名家の末も名家、というわけにはいかなかったようだ。
その後、俺は純架と共にアルバイト漬けの毎日を送った。工事現場や商品配送場など、バイト代が高いものを狙い、ときには残業をやってへとへとになってから帰宅することもあった。

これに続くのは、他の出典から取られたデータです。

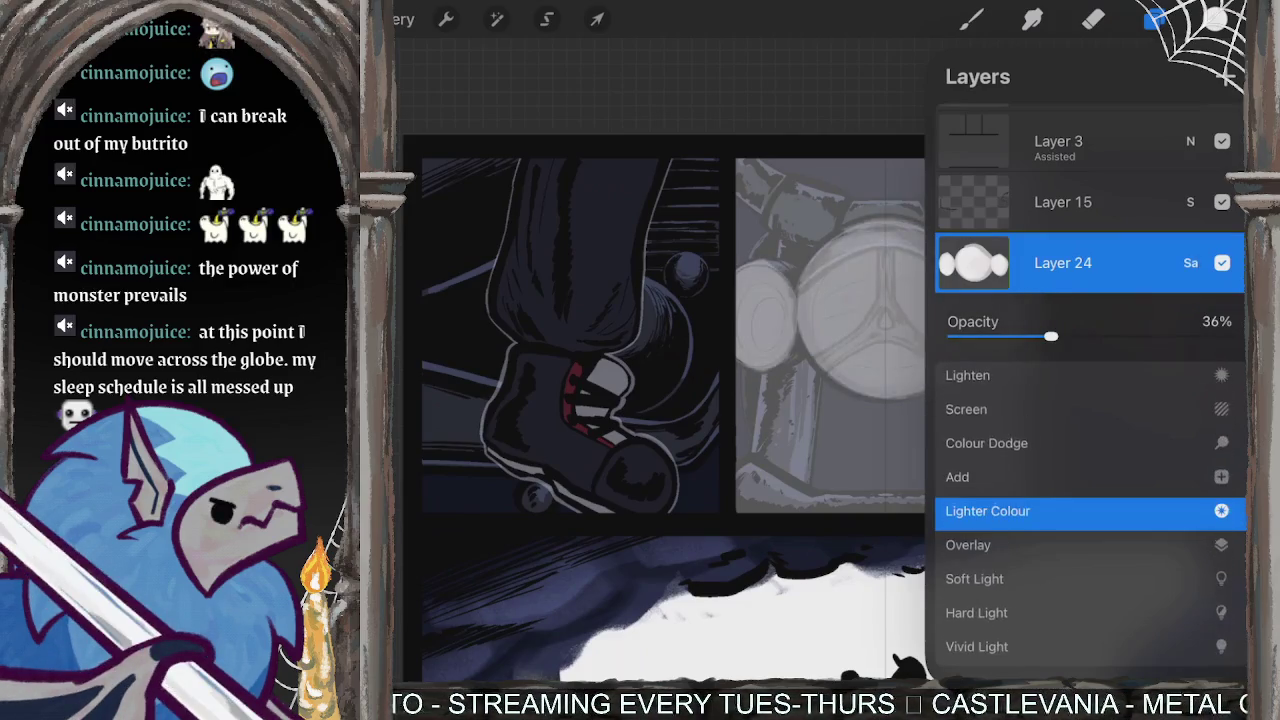
drag(1000, 444, 1000, 512)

そして夏休みも後数日、というところになって、俺たちは宿題をやっていなかったことに気付いた。まだまだ山のようにプリントが、教科書の範囲が残っている。
「頑張るしかないね、楼路君」
というわけで俺は8月の終わり頃、純架の部屋で宿題の山と格闘していた。壁や天井には去年の『渋山台高校生徒新聞』の6月号の切り抜きが、いまだに貼られている。『探偵同好会』の活躍を著した、辰野日向謹製の記事の拡大コピーだ。
いい加減剥がせ。
そこへ純架の妹、桐木愛が現れた。半開きのドアから封筒を差し出す。
「お兄ちゃん、『白犬タケル』さんから現金書留」
「現金?」
純架が受け取って封を開くと、中には感謝がつづられた手紙と共に5万円の謝礼金があった。純架は俺に万札を見せびらかし、得意げに勝ち誇る。
「やっぱり僕は頭脳労働に限るってことが、これで証明されたね」
俺も張り込みに付き合ったんだから、ちょっとぐらい分けてほしいところだ。それはともかく……
「それで、必要な15万円には届いたのか?」
純架は快心の笑顔を閃かせた。
「もちろん。このお金を足して、ね。……君にはこの夏、大いに世話になった。いつかこの恩に報いさせてもらうよ」
「期待しないで待ってるぞ。さ、勉強勉強」
俺たちは再び宿題に取り掛かるのだった。